*REQUIREMENTS*.
1. In the story about a woman whose younger sister and her husband live with her, what did the husband promise in the text he sent?
2. Extend the story about a woman whose younger sister and her husband live with her, picking up after its final sentence.

*PAGE EXTRACT*.
It was hard for me as most times,I could not ignore their love making moans. It’s driving me crazy and made me horny most times. To be honest,I felt they were a bit insensitive but I was just being the good host.
So,I would take out my vibrator and pleasure myself when it became too unbearable for me. I know,I am ashamed to even admit what I just did. But I am a single lady and I am still trusting God for my own husband…that does not mean I have not got needs.
I did a good job hosting them and pretending they were not inconveniencing me but what else could I do? She is my little sister. Will I allow her and her husband to live with strangers or on the streets?
One night, I thought they had fallen asleep after their normal noisy love making session,I got out my vibrator and I was so engrossed with myself that I did not notice that my sister’s husband came out of the room and was watching me. He must have wanted to go to the kitchen or something when he walked into me in my shame.
As he tiptoed away,I felt someone passing and I quickly tried to cover myself. We both knew he had seen me. He just said sorry and hurried away. I was so ashamed of myself. I wanted to run out of the house.
The next day,we both did everything to avoid each other that my sister almost noticed. He later sent me a text that we should stop acting weird around each other before my sister noticed. He promised my secret was safe with him. I was relived.

*RECORDED DATA*.
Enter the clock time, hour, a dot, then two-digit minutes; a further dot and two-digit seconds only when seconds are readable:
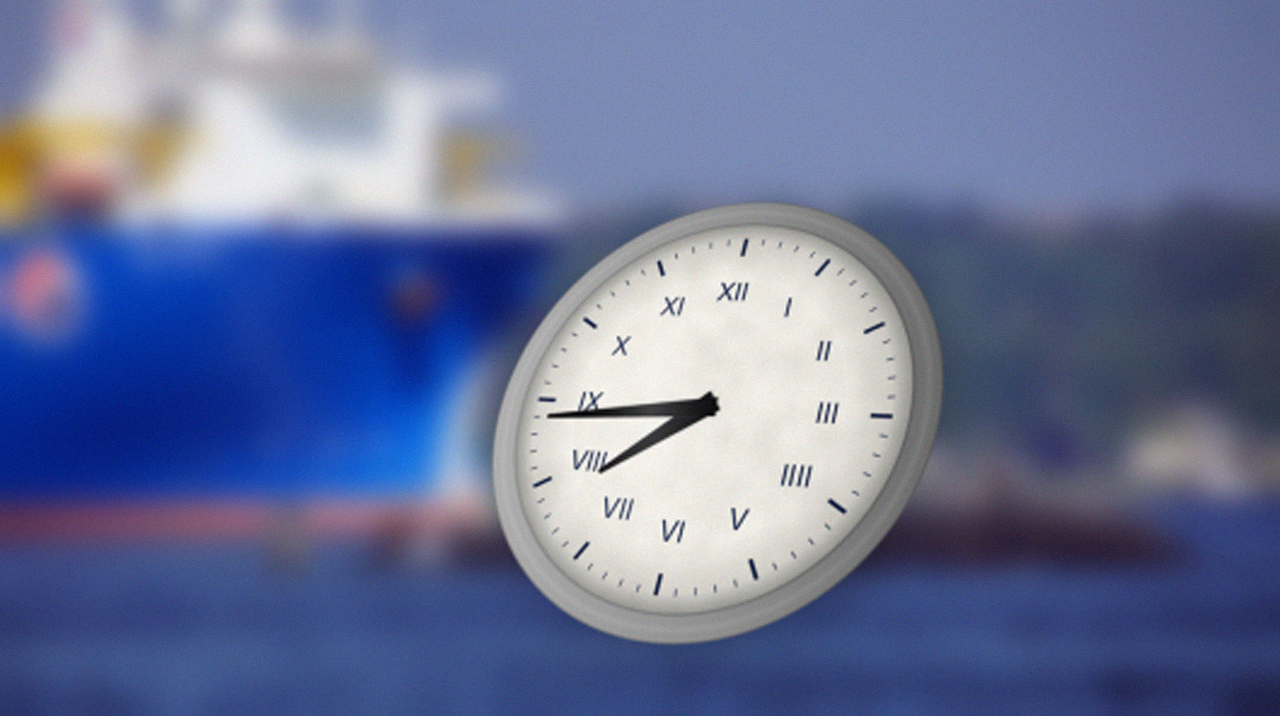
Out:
7.44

*ANSWERS TO EACH TASK*.
1. He promised that her secret was safe with him.

2.
Life went on normally. They have been raking in money to try and find a new apartment so they can move out. They been going out every weekend for house hunting but houses are pretty expensive on the island.
Towards the end of June, my little sister had left the house one very early Saturday morning before I woke up. I actually thought both of them left because that has been their routine every Saturday. I woke up and the house was empty. I was feeling horny (again…after enduring their torture from last night)
I brought out my tool and was helping myself. I must have been making some sounds cos I thought I was alone. Not up to 5 mins,I felt a hand rest on my hand. I opened my eyes in shock and it was my brother inlaw…my little sister’s husband.
I tried to rearrange myself but he decended on me with his lips. I fought him off but I was too weak..too alreay aroused…all my no was too weak for him to stop. I am so ashamed but my little sister’s husband made love to me right there in my living room.
Of course,our both senses were lost in lust. He kept saying he had not stopped thinking of me since he saw me pleasuring myself weeks ago. He said he was really turned on by me using a toy on myself.
It was wrong but it felt so right. I needed it…my body needed it…I had been tortured too much too much by the sound of their love making that I could not resist. It was like watching porn and not being able to resist the temptation after.
We both felt so bad after day. We are both ridden with guilt and condemnation. It was a big mistake and can never happen again. I have been praying to God to deliver me from this temptation.
They still have not found a place…I still masturbate with my toy thinking about their love making…I still crave my sister’s husband…I believe he does crave me too because he had been acting so formal around me. He tries to spend time outside before coming back home.
I need help. I am running crazy. They need to leave my house…how do I tell my sister that they need to leave without exposing the reason why? I am tired of pretending…sometimes I feel like confessing to my sister…maybe then,I would be able to free myself.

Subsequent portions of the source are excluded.